2. The mitochondrial morphology of Oma1^−/− MEFs expressing Oma1^E324Q-myc or Oma1⁻⁶-myc was visualised by immunofluorescence microscopy upon co-expression of a GFP-variant targeted to the mitochondrial matrix. Cells were either treated with ethanol (not shown) or with 20 μM CCCP for 2 h as indicated.

3. Quantification of mitochondrial morphology in Oma1^−/− MEFs expressing Oma1⁻⁶. Approximately 150 cells were scored in three independent experiments.

Source data are available online for this figure.

Figure 7

Positive cooperation within an oligomeric OMA1 complex.

1. ΔΨ-independent oligomerisation of OMA1. HEK293 cells expressing OMA1-myc were incubated for 15 min in the presence of CCCP or ethanol (control) for 15 min.

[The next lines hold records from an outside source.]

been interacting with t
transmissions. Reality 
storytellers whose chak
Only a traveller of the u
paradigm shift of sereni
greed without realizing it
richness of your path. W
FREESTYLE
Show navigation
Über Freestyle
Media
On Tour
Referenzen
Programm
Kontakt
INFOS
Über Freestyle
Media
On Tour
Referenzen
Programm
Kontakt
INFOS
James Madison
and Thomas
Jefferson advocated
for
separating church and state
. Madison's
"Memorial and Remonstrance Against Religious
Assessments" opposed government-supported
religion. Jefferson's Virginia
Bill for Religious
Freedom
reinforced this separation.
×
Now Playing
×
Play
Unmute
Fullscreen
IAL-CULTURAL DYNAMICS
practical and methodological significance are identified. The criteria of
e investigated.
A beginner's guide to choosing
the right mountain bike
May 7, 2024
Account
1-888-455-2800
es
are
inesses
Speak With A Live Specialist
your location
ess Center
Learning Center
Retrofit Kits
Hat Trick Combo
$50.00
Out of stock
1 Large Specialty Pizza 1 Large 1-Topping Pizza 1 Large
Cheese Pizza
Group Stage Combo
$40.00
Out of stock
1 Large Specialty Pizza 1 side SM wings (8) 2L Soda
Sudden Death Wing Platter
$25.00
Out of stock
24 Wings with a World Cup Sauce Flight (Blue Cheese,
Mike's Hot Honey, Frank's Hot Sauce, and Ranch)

Isolated mitochondria were solubilised and subjected to density gradient centrifugation. Fractions were collected, TCA-precipitated and subjected to SDS–PAGE and immunoblotting.

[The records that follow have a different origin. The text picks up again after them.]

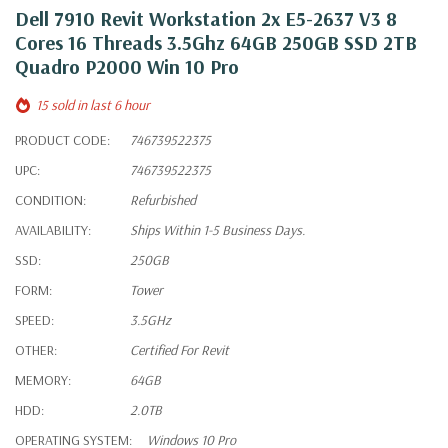
Dell 7910 Revit Workstation 2x E5-2637 V3 8
Cores 16 Threads 3.5Ghz 64GB 250GB SSD 2TB
Quadro P2000 Win 10 Pro
15 sold in last 6 hour
PRODUCT CODE:
746739522375
UPC:
746739522375
CONDITION:
Refurbished
AVAILABILITY:
Ships Within 1-5 Business Days.
SSD:
250GB
FORM:
Tower
SPEED:
3.5GHz
OTHER:
Certified For Revit
MEMORY:
64GB
HDD:
2.0TB
OPERATING SYSTEM:
Windows 10 Pro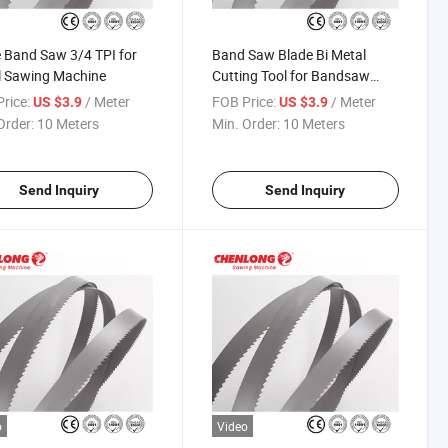
 Band Saw 3/4 TPI for
Band Saw Blade Bi Metal
l Sawing Machine
Cutting Tool for Bandsaw
Machine
rice:
/ Meter
FOB Price:
/ Meter
US $3.9
US $3.9
Order:
10 Meters
Min. Order:
10 Meters
Send Inquiry
Send Inquiry
o
Video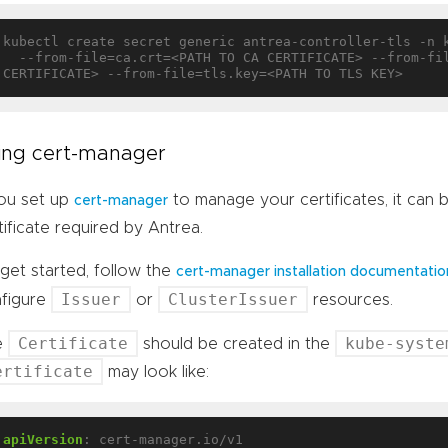
kubectl create secret generic antrea-controller-tls -n 
  --from-file=ca.crt=<PATH TO CA CERTIFICATE> --from-file=tls.crt=<PATH TO TLS 
ing cert-manager
you set up
to manage your certificates, it can
cert-manager
tificate required by Antrea.
get started, follow the
cert-manager installation documentatio
Issuer
ClusterIssuer
figure
or
resources.
Certificate
kube-syste
e
should be created in the
ertificate
may look like:
apiVersion
:
cert-manager.io/v1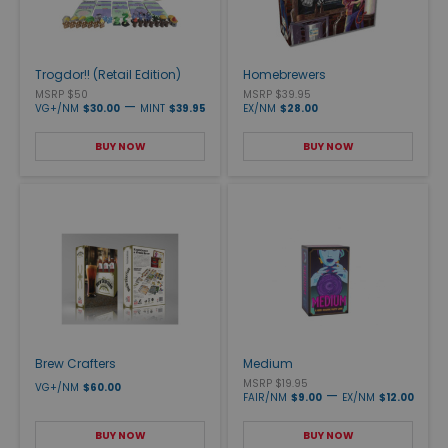
Trogdor!! (Retail Edition)
Homebrewers
MSRP $50
MSRP $39.95
—
VG+/NM
$30.00
MINT
$39.95
EX/NM
$28.00
BUY NOW
BUY NOW
Brew Crafters
Medium
MSRP $19.95
VG+/NM
$60.00
—
FAIR/NM
$9.00
EX/NM
$12.00
BUY NOW
BUY NOW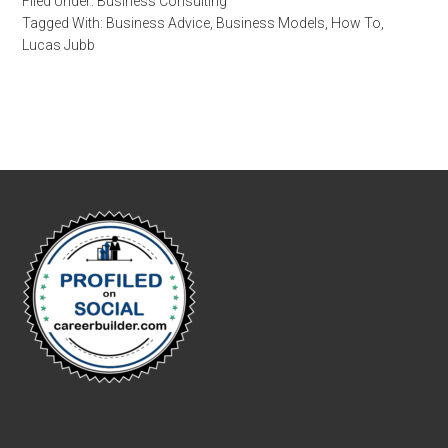
Filed Under:
Business Consulting
Tagged With:
Business Advice
,
Business Models
,
How To
,
Lucas Jubb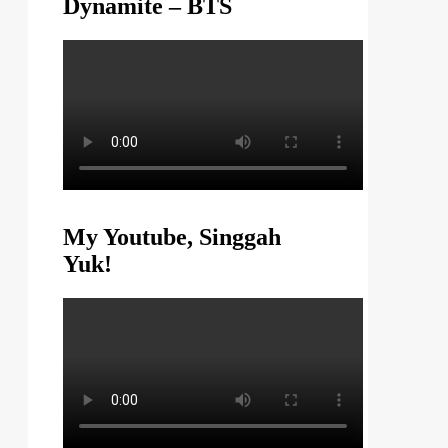
Dynamite – BTS
My Youtube, Singgah
Yuk!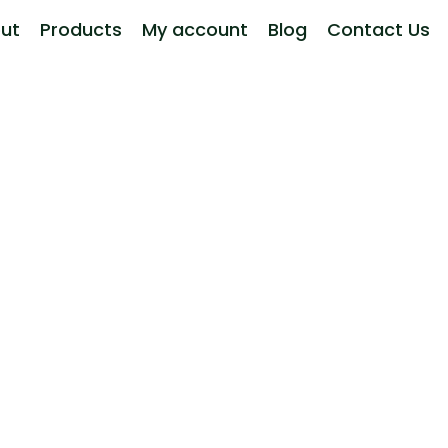
ut
Products
My account
Blog
Contact Us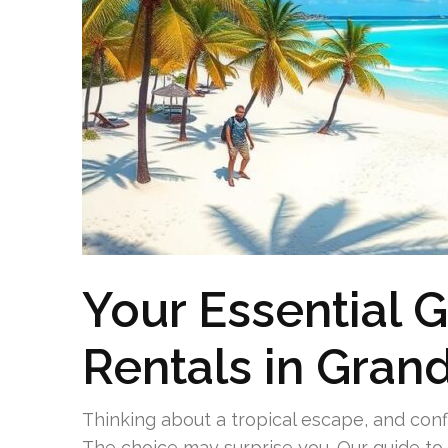
Your Essential 
Rentals in Gra
Thinking about a tropical escape, and con
The choice may surprise you. Our guide t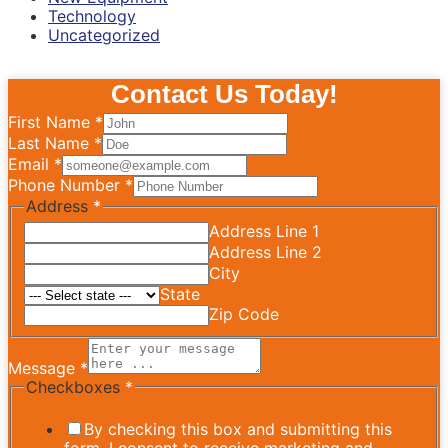
Technology
Uncategorized
Contact Us Today!
First Name
*
Last Name
*
Email
*
Phone Number
*
Address
*
Address Line 1
Address Line 2
City
State
Zip Code
Message
*
Checkboxes
*
By checking this box and submitting this
form, I consent to receive marketing and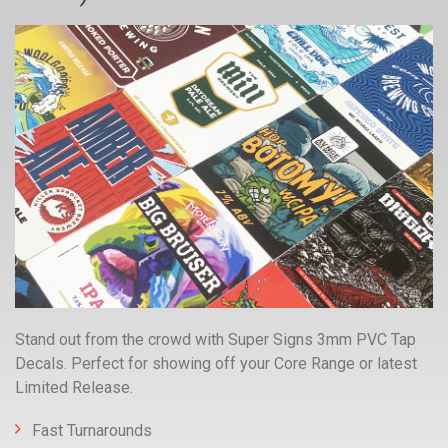
Stand out from the crowd with Super Signs 3mm PVC Tap
Decals. Perfect for showing off your Core Range or latest
Limited Release.
Fast Turnarounds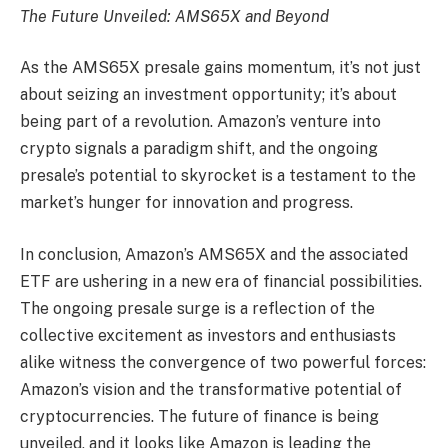
The Future Unveiled: AMS65X and Beyond
As the AMS65X presale gains momentum, it’s not just
about seizing an investment opportunity; it’s about
being part of a revolution. Amazon’s venture into
crypto signals a paradigm shift, and the ongoing
presale’s potential to skyrocket is a testament to the
market’s hunger for innovation and progress.
In conclusion, Amazon’s AMS65X and the associated
ETF are ushering in a new era of financial possibilities.
The ongoing presale surge is a reflection of the
collective excitement as investors and enthusiasts
alike witness the convergence of two powerful forces:
Amazon’s vision and the transformative potential of
cryptocurrencies. The future of finance is being
unveiled, and it looks like Amazon is leading the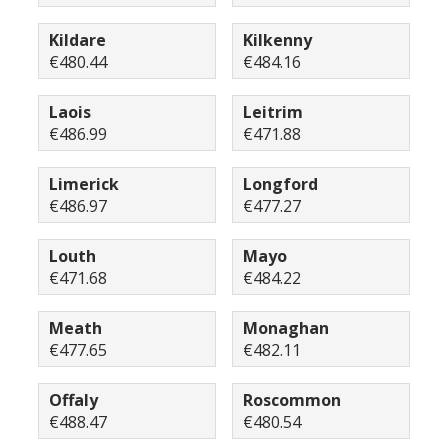
Kildare
Kilkenny
€480.44
€484.16
Laois
Leitrim
€486.99
€471.88
Limerick
Longford
€486.97
€477.27
Louth
Mayo
€471.68
€484.22
Meath
Monaghan
€477.65
€482.11
Offaly
Roscommon
€488.47
€480.54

2. Reconstitution of OMA1 activity upon oligomerisation of proteolytically inactive OMA1 variants. hOma1^−/− cells allowing the tetracycline-inducible expression of OMA1^E324Q-myc were transfected with YME1L-specific siRNA and with a plasmid encoding OMA1^Δ144–163-myc. OMA1^E324Q-myc expression was induced by addition of tetracycline where indicated. OPA1 processing was induced upon mitochondrial depolarisation using CCCP for the time points indicated. Cell extracts were analysed by SDS–PAGE and immunoblotting. a-e, OPA1 forms.

Source data are available online for this figure.